1/3 FDA is expediting its work to address the many questions about cannabidiol (CBD). This is an important national issue with public health impact, & an important topic for American hemp farmers and many other stakeholders. pic.twitter.com/XQbXb0KspU
— Dr. Amy Abernethy (@DrAbernethyFDA) July 12, 2019
FDA’s multi-billion dollar decision
Today in the U.S. only CBD topical products such as beauty products and anti-aging creams are legal for sale. But the FDA is looking into the safety, manufacturing, product quality, marketing, labelling and sales of the wellness compound to be used in food, drink and supplements.
Abernathy said the agency plans to report progress on the issue somewhere between the end of summer and early fall.
The FDA policy options could range from making pure CBD isolates illegal, to allowing sales under strict compliance rules that apply to most supplements, or waiving FDA requirements altogether.
U.S. cannabis market research firm Brightfield Group said in a recent report if the FDA gives the green light for CBD to be used in food and supplements it will help create a US$23.7 billion industry by 2023 in America.
The U.S. market for CBD this year is estimated at US$5 billion, according to Brightfield, which means FDA approval will help the wellness extract reach a compound annual growth rate of 47 per cent.
“The agency is under pressure from Congress and a number of key industry players to move through this process quickly, and as such is likely to significantly cut down its typical 2-year timeline for rolling out standards and regulations with regard to CBD,” Brightfield notes in its report.
Democrat Senator Ron Wyden representing Oregon urged the FDA last month to speed up its regulatory process for CBD in a letter to the agency, saying its timeline on the issue is “fully unacceptable.”
CBD safety first
Because the FDA went through a lengthy process to approve Epidiolex last year, the CBD-containing drug developed by GW Pharmaceuticals PLC (NASDAQ: GWPH), former FDA commissioner Scott Gottlieb said to create a policy framework for CBD to be used in food could take years without intervention from Congress.

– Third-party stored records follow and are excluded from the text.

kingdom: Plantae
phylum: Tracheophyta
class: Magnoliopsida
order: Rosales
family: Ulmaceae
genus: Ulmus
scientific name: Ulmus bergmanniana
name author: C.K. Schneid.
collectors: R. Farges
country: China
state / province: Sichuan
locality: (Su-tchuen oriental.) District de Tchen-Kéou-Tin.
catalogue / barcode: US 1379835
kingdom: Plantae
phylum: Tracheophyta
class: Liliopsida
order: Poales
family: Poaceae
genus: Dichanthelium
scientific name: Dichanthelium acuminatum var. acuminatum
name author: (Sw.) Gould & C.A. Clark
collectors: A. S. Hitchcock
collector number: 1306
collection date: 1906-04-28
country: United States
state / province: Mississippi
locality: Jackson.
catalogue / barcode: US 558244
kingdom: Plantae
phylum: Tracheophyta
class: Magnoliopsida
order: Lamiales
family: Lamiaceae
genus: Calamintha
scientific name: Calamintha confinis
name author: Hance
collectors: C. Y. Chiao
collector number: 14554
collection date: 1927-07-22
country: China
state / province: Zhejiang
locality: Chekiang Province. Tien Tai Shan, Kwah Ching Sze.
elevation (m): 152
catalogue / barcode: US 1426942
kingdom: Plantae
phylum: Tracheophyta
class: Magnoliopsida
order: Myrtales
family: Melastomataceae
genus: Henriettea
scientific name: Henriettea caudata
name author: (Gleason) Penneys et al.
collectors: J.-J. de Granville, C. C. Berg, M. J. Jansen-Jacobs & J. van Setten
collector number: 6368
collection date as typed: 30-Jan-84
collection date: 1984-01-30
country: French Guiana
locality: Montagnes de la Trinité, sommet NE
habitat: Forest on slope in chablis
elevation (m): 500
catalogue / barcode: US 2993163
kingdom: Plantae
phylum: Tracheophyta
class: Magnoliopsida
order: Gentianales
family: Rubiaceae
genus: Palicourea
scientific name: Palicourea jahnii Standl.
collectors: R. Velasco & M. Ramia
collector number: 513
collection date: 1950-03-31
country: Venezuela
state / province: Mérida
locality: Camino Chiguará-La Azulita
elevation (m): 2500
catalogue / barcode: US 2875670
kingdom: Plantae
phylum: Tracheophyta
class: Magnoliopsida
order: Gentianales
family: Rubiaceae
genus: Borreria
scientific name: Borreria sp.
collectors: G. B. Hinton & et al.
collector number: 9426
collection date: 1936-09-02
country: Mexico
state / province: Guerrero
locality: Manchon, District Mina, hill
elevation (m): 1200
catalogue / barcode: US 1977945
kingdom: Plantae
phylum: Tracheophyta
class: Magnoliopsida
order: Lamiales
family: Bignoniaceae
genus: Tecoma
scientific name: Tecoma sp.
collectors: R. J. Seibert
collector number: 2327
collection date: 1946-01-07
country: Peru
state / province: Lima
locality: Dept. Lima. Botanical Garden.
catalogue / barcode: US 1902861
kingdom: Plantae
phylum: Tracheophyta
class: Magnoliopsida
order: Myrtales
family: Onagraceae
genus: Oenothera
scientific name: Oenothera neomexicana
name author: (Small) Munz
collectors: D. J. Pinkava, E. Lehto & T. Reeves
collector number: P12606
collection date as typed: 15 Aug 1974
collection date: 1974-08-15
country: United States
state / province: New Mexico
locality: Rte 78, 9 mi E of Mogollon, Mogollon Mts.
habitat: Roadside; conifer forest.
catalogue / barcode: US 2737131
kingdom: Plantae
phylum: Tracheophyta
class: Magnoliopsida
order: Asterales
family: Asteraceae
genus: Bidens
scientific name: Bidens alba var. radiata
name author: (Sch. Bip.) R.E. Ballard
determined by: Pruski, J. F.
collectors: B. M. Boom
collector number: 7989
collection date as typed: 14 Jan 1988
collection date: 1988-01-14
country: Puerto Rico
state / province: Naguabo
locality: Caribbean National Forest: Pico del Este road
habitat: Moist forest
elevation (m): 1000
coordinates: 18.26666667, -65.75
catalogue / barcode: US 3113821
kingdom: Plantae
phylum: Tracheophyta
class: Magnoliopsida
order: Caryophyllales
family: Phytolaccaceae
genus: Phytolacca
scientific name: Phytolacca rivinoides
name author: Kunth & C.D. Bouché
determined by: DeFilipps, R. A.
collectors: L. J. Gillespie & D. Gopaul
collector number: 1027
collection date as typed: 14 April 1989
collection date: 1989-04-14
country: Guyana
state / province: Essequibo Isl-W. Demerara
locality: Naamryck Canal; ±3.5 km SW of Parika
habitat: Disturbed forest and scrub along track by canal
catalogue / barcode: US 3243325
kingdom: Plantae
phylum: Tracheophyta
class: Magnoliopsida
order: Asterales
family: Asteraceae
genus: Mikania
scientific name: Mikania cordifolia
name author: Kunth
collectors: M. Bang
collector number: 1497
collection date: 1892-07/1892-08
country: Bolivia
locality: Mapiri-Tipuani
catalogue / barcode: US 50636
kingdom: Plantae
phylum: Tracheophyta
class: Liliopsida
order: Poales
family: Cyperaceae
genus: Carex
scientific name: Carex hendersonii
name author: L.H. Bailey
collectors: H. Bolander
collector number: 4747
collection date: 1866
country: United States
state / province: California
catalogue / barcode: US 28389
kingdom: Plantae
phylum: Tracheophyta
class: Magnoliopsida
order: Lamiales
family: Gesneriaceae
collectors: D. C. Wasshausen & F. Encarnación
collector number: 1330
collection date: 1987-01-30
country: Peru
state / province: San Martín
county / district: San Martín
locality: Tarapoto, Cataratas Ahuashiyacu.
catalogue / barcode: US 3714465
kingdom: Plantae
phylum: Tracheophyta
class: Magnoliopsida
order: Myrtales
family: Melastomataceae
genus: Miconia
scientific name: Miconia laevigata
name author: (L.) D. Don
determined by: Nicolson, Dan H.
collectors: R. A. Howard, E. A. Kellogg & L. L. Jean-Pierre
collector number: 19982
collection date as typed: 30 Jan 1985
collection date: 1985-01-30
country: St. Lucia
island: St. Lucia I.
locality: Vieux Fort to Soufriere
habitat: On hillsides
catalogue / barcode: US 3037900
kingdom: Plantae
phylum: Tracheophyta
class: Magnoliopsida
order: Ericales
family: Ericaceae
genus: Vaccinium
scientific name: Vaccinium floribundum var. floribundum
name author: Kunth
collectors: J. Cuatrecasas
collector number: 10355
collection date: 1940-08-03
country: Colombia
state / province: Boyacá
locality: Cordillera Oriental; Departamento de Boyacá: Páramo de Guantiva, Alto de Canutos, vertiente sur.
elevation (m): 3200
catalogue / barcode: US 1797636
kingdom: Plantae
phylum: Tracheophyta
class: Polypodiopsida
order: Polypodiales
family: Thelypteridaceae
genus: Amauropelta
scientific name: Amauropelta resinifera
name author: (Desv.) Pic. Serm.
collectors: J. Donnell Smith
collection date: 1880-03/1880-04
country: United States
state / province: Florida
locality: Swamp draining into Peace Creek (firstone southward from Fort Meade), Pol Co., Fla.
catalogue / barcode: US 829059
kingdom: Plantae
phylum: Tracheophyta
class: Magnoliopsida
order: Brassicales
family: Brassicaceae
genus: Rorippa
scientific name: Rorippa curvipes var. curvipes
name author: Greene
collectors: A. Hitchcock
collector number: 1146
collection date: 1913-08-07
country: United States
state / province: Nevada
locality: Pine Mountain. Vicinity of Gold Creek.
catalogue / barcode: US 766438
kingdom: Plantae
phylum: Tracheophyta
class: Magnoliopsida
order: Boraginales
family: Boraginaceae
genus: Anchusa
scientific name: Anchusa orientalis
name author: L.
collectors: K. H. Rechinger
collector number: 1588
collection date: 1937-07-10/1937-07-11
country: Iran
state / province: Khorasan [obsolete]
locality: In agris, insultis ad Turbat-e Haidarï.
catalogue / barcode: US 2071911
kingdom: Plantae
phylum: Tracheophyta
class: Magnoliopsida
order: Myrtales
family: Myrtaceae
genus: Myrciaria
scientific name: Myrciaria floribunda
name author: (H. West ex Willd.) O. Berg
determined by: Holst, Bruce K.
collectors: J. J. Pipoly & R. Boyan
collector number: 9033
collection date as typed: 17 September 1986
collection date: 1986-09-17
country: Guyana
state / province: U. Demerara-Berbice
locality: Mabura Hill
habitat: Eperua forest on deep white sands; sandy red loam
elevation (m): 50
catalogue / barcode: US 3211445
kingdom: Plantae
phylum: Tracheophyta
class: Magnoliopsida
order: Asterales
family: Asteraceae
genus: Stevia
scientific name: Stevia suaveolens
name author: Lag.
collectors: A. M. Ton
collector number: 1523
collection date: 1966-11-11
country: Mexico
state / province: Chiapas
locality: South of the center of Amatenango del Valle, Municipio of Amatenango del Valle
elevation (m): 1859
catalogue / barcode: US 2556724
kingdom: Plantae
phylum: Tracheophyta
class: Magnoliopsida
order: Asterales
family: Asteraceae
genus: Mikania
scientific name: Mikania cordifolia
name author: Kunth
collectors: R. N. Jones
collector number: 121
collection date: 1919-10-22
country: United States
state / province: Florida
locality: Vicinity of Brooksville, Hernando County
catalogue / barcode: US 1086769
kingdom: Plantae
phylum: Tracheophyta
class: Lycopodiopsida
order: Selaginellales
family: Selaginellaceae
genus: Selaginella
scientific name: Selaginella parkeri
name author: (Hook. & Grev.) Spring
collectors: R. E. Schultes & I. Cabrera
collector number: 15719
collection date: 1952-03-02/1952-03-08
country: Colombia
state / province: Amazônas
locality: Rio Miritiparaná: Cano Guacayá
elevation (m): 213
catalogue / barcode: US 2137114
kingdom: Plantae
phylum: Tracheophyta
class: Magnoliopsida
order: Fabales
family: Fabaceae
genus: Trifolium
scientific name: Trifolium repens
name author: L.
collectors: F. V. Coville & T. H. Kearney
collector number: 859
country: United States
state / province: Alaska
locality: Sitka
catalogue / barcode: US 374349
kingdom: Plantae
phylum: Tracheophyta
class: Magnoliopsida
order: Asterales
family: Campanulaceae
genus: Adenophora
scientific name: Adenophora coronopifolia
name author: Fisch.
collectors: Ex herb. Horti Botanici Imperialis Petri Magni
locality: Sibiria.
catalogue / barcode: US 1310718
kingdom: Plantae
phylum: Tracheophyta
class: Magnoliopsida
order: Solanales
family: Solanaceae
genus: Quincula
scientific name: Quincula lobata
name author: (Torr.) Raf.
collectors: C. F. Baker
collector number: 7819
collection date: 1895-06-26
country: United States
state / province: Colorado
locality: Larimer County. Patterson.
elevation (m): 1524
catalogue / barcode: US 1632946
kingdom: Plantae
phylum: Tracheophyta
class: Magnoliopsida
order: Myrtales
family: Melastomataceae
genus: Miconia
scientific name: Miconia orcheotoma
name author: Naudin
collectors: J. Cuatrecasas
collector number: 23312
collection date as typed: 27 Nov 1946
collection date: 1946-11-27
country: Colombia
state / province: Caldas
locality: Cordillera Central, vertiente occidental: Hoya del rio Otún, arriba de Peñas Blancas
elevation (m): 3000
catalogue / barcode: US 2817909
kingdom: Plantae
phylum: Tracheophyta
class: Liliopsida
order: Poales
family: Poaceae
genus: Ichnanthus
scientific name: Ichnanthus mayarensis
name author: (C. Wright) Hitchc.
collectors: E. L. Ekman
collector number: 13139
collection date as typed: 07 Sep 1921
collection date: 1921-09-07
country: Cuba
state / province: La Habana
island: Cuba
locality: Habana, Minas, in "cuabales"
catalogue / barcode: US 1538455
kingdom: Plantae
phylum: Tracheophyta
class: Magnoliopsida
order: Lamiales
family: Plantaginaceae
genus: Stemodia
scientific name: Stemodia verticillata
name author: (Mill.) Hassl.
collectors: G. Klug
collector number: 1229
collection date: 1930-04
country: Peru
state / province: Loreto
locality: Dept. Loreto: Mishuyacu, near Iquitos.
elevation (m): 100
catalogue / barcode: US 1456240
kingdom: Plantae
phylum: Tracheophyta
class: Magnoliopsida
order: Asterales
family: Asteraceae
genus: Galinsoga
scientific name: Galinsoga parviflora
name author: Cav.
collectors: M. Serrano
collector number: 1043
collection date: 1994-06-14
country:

The FDA said Americans should not consider CBD to be a complete risk free cure-all substance in a consumer report published earlier in July.
“There are many unanswered questions about the science, safety, and quality of products containing CBD,” the FDA report said.
The FDA cited one study from the University of Arkansas that found high doses of CBD brought on liver damage in mice within 24 hours. However, critics argue the mice were given doses that far exceed any reasonable amount human typically ingest (equivalent of 42,00 milligrams).